Not quite. But I think I’m finally figuring out how to drive my wife’s Prius Prime.
Above is the gas mileage on my wife’s Prius Prime, after a round trip from Vienna VA to Harper’s Ferry WV. This is all after resetting the odometer once the battery was depleted. So it’s straight-up gas mileage.
This trip contained a short section of high-speed driving, but was mostly hilly primary and secondary roads in western Virginia and West Virginia. And I think I finally understand how I’m getting such great mileage.
The Prius Prime loves hilly roads. It is an excellent car for a particular style of pulse-and-glide driving.
Potential energy pulse-and-glide
Pulse-and-glide is a hypermiling technique, that is, a method of driving a vehicle to get maximum gas mileage. It is always — and incorrectly, as I explain below — characterized as repeated cycles of accelerating and coasting. In the most efficient case, the “pulse” portion is run at the gas engine’s most efficient load, and the “glide” portion is run with the gas engine shut off.
It is well-established that pulse-and-glide can deliver substantially better gas mileage than driving at a steady speed (e.g., reference).

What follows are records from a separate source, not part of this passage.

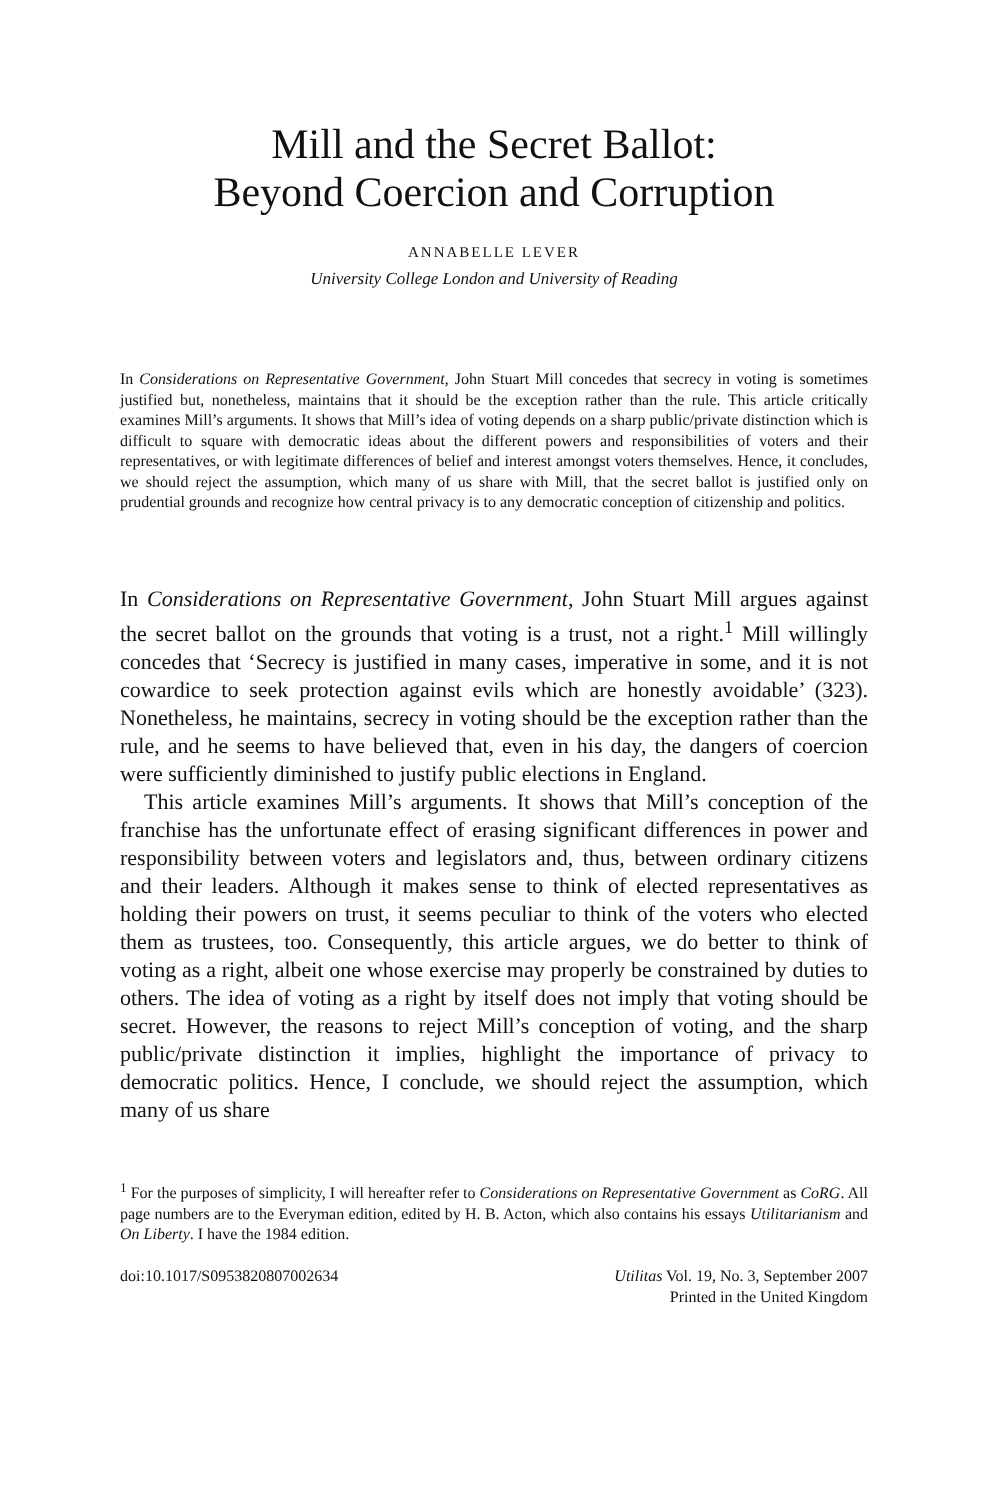Mill and the Secret Ballot:
Beyond Coercion and Corruption
ANNABELLE LEVER
University College London and University of Reading
In Considerations on Representative Government, John Stuart Mill concedes that secrecy in voting is sometimes justified but, nonetheless, maintains that it should be the exception rather than the rule. This article critically examines Mill’s arguments. It shows that Mill’s idea of voting depends on a sharp public/private distinction which is difficult to square with democratic ideas about the different powers and responsibilities of voters and their representatives, or with legitimate differences of belief and interest amongst voters themselves. Hence, it concludes, we should reject the assumption, which many of us share with Mill, that the secret ballot is justified only on prudential grounds and recognize how central privacy is to any democratic conception of citizenship and politics.
In Considerations on Representative Government, John Stuart Mill argues against the secret ballot on the grounds that voting is a trust, not a right.<sup>1</sup> Mill willingly concedes that ‘Secrecy is justified in many cases, imperative in some, and it is not cowardice to seek protection against evils which are honestly avoidable’ (323). Nonetheless, he maintains, secrecy in voting should be the exception rather than the rule, and he seems to have believed that, even in his day, the dangers of coercion were sufficiently diminished to justify public elections in England.
This article examines Mill’s arguments. It shows that Mill’s conception of the franchise has the unfortunate effect of erasing significant differences in power and responsibility between voters and legislators and, thus, between ordinary citizens and their leaders. Although it makes sense to think of elected representatives as holding their powers on trust, it seems peculiar to think of the voters who elected them as trustees, too. Consequently, this article argues, we do better to think of voting as a right, albeit one whose exercise may properly be constrained by duties to others. The idea of voting as a right by itself does not imply that voting should be secret. However, the reasons to reject Mill’s conception of voting, and the sharp public/private distinction it implies, highlight the importance of privacy to democratic politics. Hence, I conclude, we should reject the assumption, which many of us share
<sup>1</sup> For the purposes of simplicity, I will hereafter refer to Considerations on Representative Government as CoRG. All page numbers are to the Everyman edition, edited by H. B. Acton, which also contains his essays Utilitarianism and On Liberty. I have the 1984 edition.
doi:10.1017/S0953820807002634 Utilitas Vol. 19, No. 3, September 2007
Printed in the United Kingdom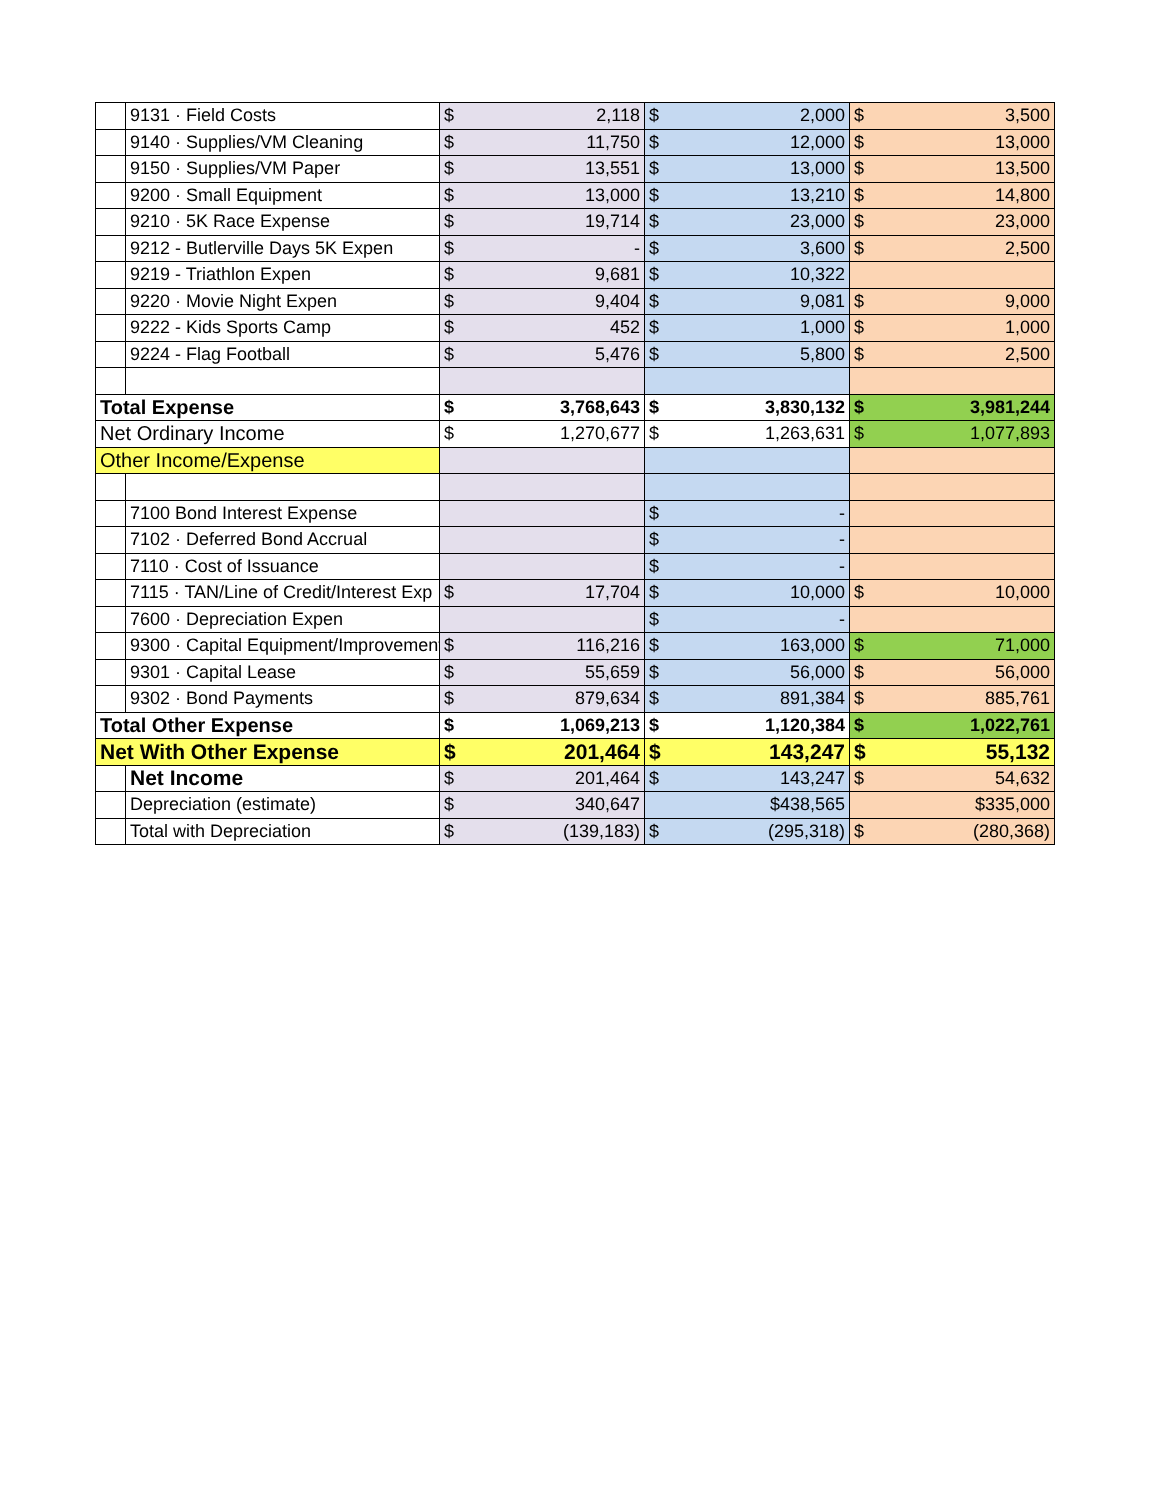| | 9131 · Field Costs | $ | 2,118 | $ | 2,000 | $ | 3,500 |
| | 9140 · Supplies/VM Cleaning | $ | 11,750 | $ | 12,000 | $ | 13,000 |
| | 9150 · Supplies/VM Paper | $ | 13,551 | $ | 13,000 | $ | 13,500 |
| | 9200 · Small Equipment | $ | 13,000 | $ | 13,210 | $ | 14,800 |
| | 9210 · 5K Race Expense | $ | 19,714 | $ | 23,000 | $ | 23,000 |
| | 9212 - Butlerville Days 5K Expen | $ | - | $ | 3,600 | $ | 2,500 |
| | 9219 - Triathlon Expen | $ | 9,681 | $ | 10,322 | | |
| | 9220 · Movie Night Expen | $ | 9,404 | $ | 9,081 | $ | 9,000 |
| | 9222 - Kids Sports Camp | $ | 452 | $ | 1,000 | $ | 1,000 |
| | 9224 - Flag Football | $ | 5,476 | $ | 5,800 | $ | 2,500 |
| Total Expense | | $ | 3,768,643 | $ | 3,830,132 | $ | 3,981,244 |
| Net Ordinary Income | | $ | 1,270,677 | $ | 1,263,631 | $ | 1,077,893 |
| Other Income/Expense | | | | | | | |
| | 7100 Bond Interest Expense | | | $ | - | | |
| | 7102 · Deferred Bond Accrual | | | $ | - | | |
| | 7110 · Cost of Issuance | | | $ | - | | |
| | 7115 · TAN/Line of Credit/Interest Exp | $ | 17,704 | $ | 10,000 | $ | 10,000 |
| | 7600 · Depreciation Expen | | | $ | - | | |
| | 9300 · Capital Equipment/Improvement | $ | 116,216 | $ | 163,000 | $ | 71,000 |
| | 9301 · Capital Lease | $ | 55,659 | $ | 56,000 | $ | 56,000 |
| | 9302 · Bond Payments | $ | 879,634 | $ | 891,384 | $ | 885,761 |
| Total Other Expense | | $ | 1,069,213 | $ | 1,120,384 | $ | 1,022,761 |
| Net With Other Expense | | $ | 201,464 | $ | 143,247 | $ | 55,132 |
| | Net Income | $ | 201,464 | $ | 143,247 | $ | 54,632 |
| | Depreciation (estimate) | $ | 340,647 | | $438,565 | | $335,000 |
| | Total with Depreciation | $ | (139,183) | $ | (295,318) | $ | (280,368) |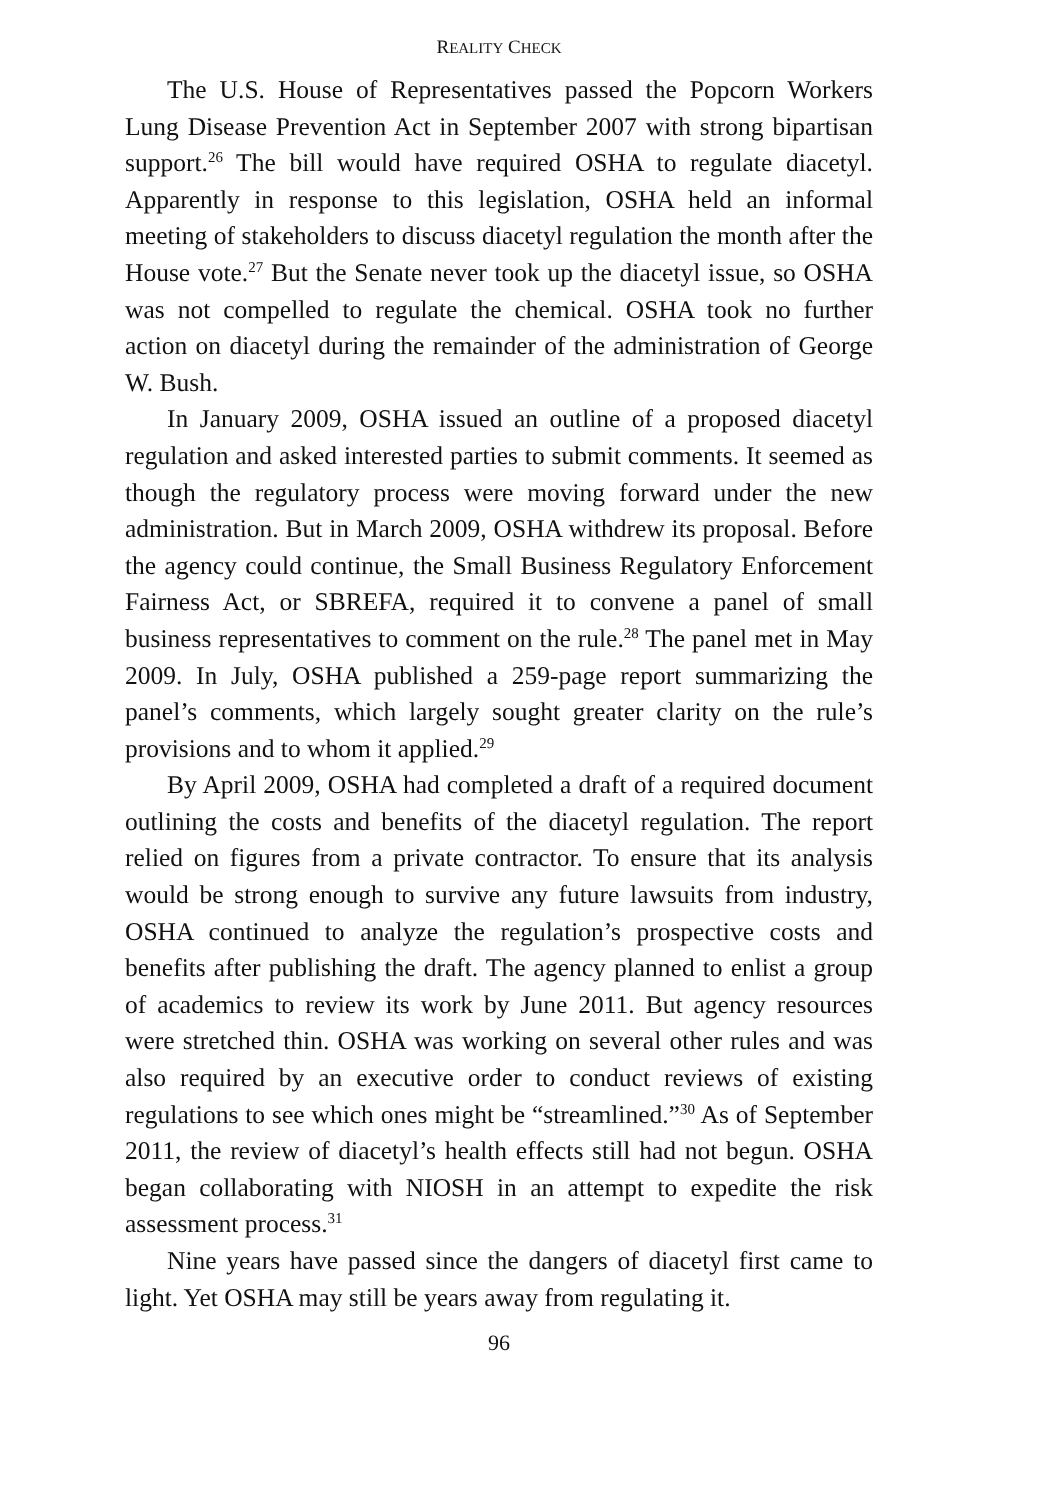REALITY CHECK
The U.S. House of Representatives passed the Popcorn Workers Lung Disease Prevention Act in September 2007 with strong bipartisan support.<sup>26</sup> The bill would have required OSHA to regulate diacetyl. Apparently in response to this legislation, OSHA held an informal meeting of stakeholders to discuss diacetyl regulation the month after the House vote.<sup>27</sup> But the Senate never took up the diacetyl issue, so OSHA was not compelled to regulate the chemical. OSHA took no further action on diacetyl during the remainder of the administration of George W. Bush.
In January 2009, OSHA issued an outline of a proposed diacetyl regulation and asked interested parties to submit comments. It seemed as though the regulatory process were moving forward under the new administration. But in March 2009, OSHA withdrew its proposal. Before the agency could continue, the Small Business Regulatory Enforcement Fairness Act, or SBREFA, required it to convene a panel of small business representatives to comment on the rule.<sup>28</sup> The panel met in May 2009. In July, OSHA published a 259-page report summarizing the panel’s comments, which largely sought greater clarity on the rule’s provisions and to whom it applied.<sup>29</sup>
By April 2009, OSHA had completed a draft of a required document outlining the costs and benefits of the diacetyl regulation. The report relied on figures from a private contractor. To ensure that its analysis would be strong enough to survive any future lawsuits from industry, OSHA continued to analyze the regulation’s prospective costs and benefits after publishing the draft. The agency planned to enlist a group of academics to review its work by June 2011. But agency resources were stretched thin. OSHA was working on several other rules and was also required by an executive order to conduct reviews of existing regulations to see which ones might be “streamlined.”<sup>30</sup> As of September 2011, the review of diacetyl’s health effects still had not begun. OSHA began collaborating with NIOSH in an attempt to expedite the risk assessment process.<sup>31</sup>
Nine years have passed since the dangers of diacetyl first came to light. Yet OSHA may still be years away from regulating it.
96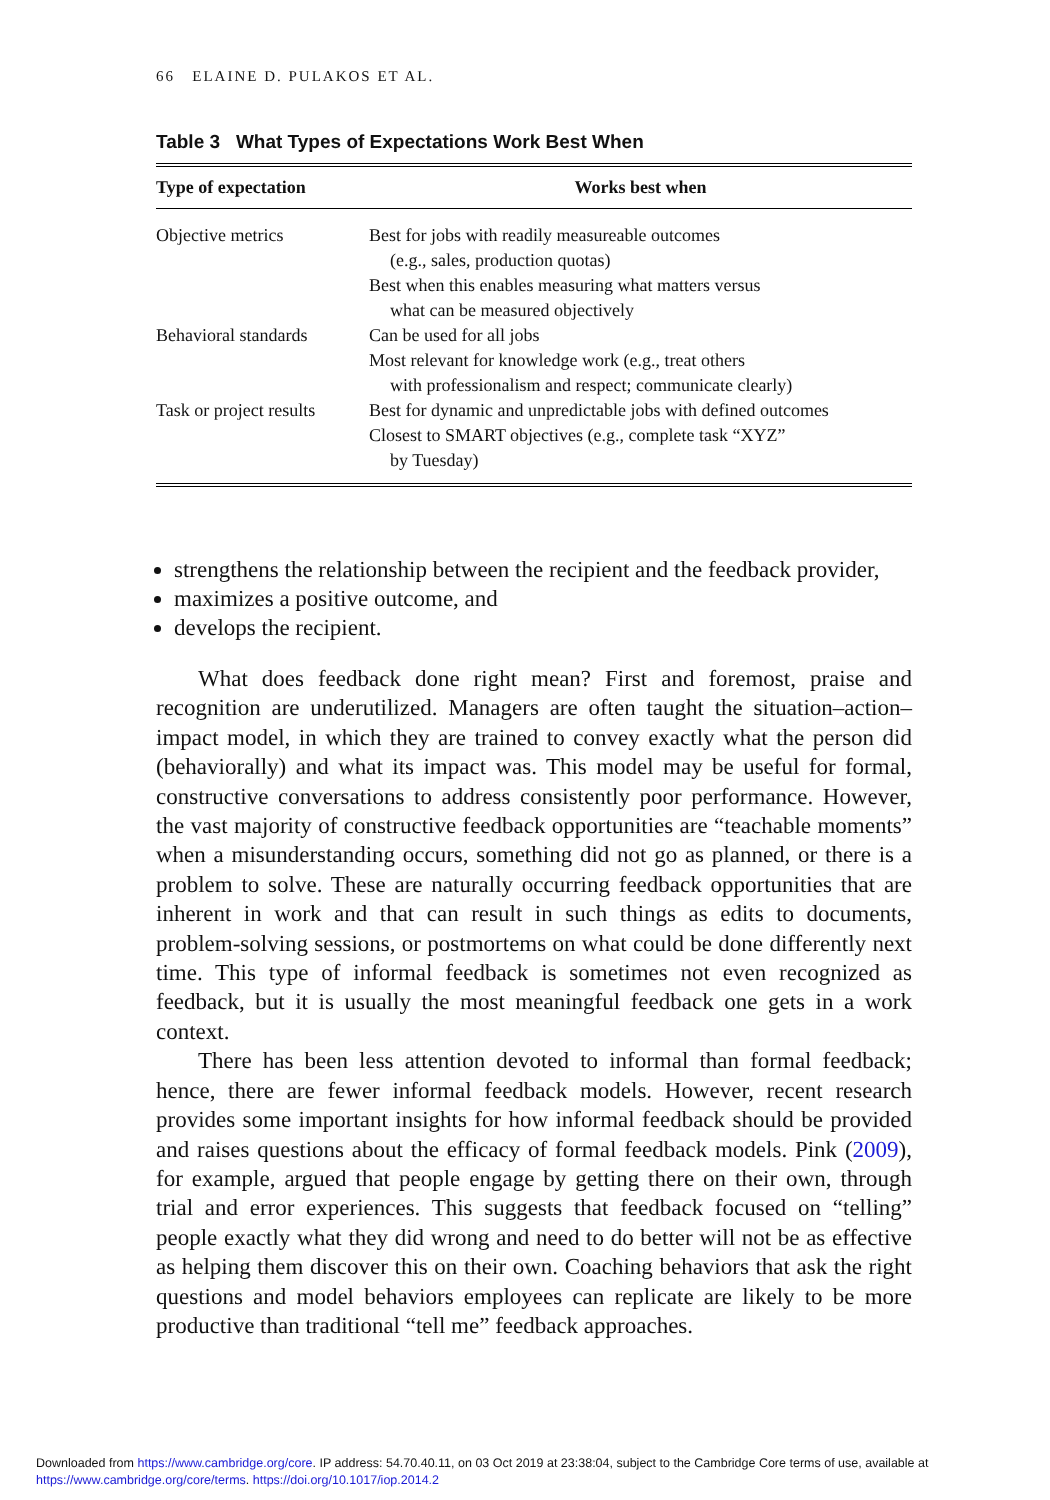66 ELAINE D. PULAKOS ET AL.
Table 3 What Types of Expectations Work Best When
| Type of expectation | Works best when |
| --- | --- |
| Objective metrics | Best for jobs with readily measureable outcomes (e.g., sales, production quotas) Best when this enables measuring what matters versus what can be measured objectively |
| Behavioral standards | Can be used for all jobs Most relevant for knowledge work (e.g., treat others with professionalism and respect; communicate clearly) |
| Task or project results | Best for dynamic and unpredictable jobs with defined outcomes Closest to SMART objectives (e.g., complete task “XYZ” by Tuesday) |
strengthens the relationship between the recipient and the feedback provider,
maximizes a positive outcome, and
develops the recipient.
What does feedback done right mean? First and foremost, praise and recognition are underutilized. Managers are often taught the situation–action–impact model, in which they are trained to convey exactly what the person did (behaviorally) and what its impact was. This model may be useful for formal, constructive conversations to address consistently poor performance. However, the vast majority of constructive feedback opportunities are “teachable moments” when a misunderstanding occurs, something did not go as planned, or there is a problem to solve. These are naturally occurring feedback opportunities that are inherent in work and that can result in such things as edits to documents, problem-solving sessions, or postmortems on what could be done differently next time. This type of informal feedback is sometimes not even recognized as feedback, but it is usually the most meaningful feedback one gets in a work context.
There has been less attention devoted to informal than formal feedback; hence, there are fewer informal feedback models. However, recent research provides some important insights for how informal feedback should be provided and raises questions about the efficacy of formal feedback models. Pink (2009), for example, argued that people engage by getting there on their own, through trial and error experiences. This suggests that feedback focused on “telling” people exactly what they did wrong and need to do better will not be as effective as helping them discover this on their own. Coaching behaviors that ask the right questions and model behaviors employees can replicate are likely to be more productive than traditional “tell me” feedback approaches.
Downloaded from https://www.cambridge.org/core. IP address: 54.70.40.11, on 03 Oct 2019 at 23:38:04, subject to the Cambridge Core terms of use, available at
https://www.cambridge.org/core/terms. https://doi.org/10.1017/iop.2014.2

It’s also generally acknowledged that pulse-and-glide is a stupidly dangerous way to drive on the highway. It involves alternately speeding past traffic, followed by being an obstacle to traffic.
But accelerating and coasting is not the only way to do pulse-and-glide.
At root, pulse-and-glide alternately stores and releases energy. During the pulse, you run the gas engine loaded for peak efficiency, and store that energy in the form of kinetic energy (speed). In the glide, you release that kinetic energy to overcome friction, with the gas engine shut down.
Done correctly, the gas engine only runs at its most efficient loading. This is why the gas mileage from pulse-and-glide will typically be substantially better than the mileage from running at constant speed. At constant speed, virtually every vehicle on the road today will be inefficiently lightly loaded. With pulse-and-glide, you can achieve the same average speed, with less gas, because you only run the gas engine efficiently.
But you can do the exactly same thing using potential energy, not kinetic energy. That is, as height, not speed. Virtually all discussion of pulse-and-glide ignores this. But as far as the car is concerned, there’s no difference between coasting on the flat with the gas engine off, and coasting down a hill with the gas engine off.
It’s not as if this is some cosmic concept. It’s not even new. Back in the 1970s energy crises, plenty of folks with manual transmissions got in the habit of taking the car out of gear on the downhills. And coasting. (Even though that is, strictly speaking, totally illegal.)
The heavy-duty electrical portion of the Prius Prime means that you can do this safely, that is, at more-or-less constant speed. (And with the engine instantly engaged with the drive train, in case you need it.) On the uphills, you load the gas engine heavily, building a bit of speed and charging the traction battery. Near the top of the hill, you briefly lift your foot off the gas, which snaps the car into EV (electrical) mode and shuts off the gas engine. (One of American’s champion hypermilers termed this maneuver the “forced auto-stop”.) You complete the rest of the cycle with a light touch on the gas pedal, keeping the car in EV mode — gas engine off — at more-or-less constant speed.
Repeat on the next uphill.
To some degree, the Prius will do this on its own. The only art here is to encourage the car to keep the gas engine shut down over an efficiently large portion of each uphill/downhill cycle.
The idea is almost exactly the same as classical pulse-and-glide. You try to use the engine only with an efficiently large load on it. Otherwise, you shut it down.
This has a twist, in that the generation/storage/use of electricity involves losses. So there is an efficiency penalty for using the electrical portion of the car to maintain constant speed. But I think that more than pays for itself by allowing you do get some pulse-and-glide efficiency without being a pain in the ass for all the other drivers on the road. Something you can’t do with classic pulse-and-glide.
The results are nice, but not exactly staggering. This car will routinely get 65 MPG anyway. All this tells me is that, on the right terrain, it’s not hugely difficult to stretch the Prius Prime gas mileage out to 80 MPG, more-or-less. Which means that for every 100 miles, this saves you about a quart of gasoline. Nice, but not exactly a solution for global warming.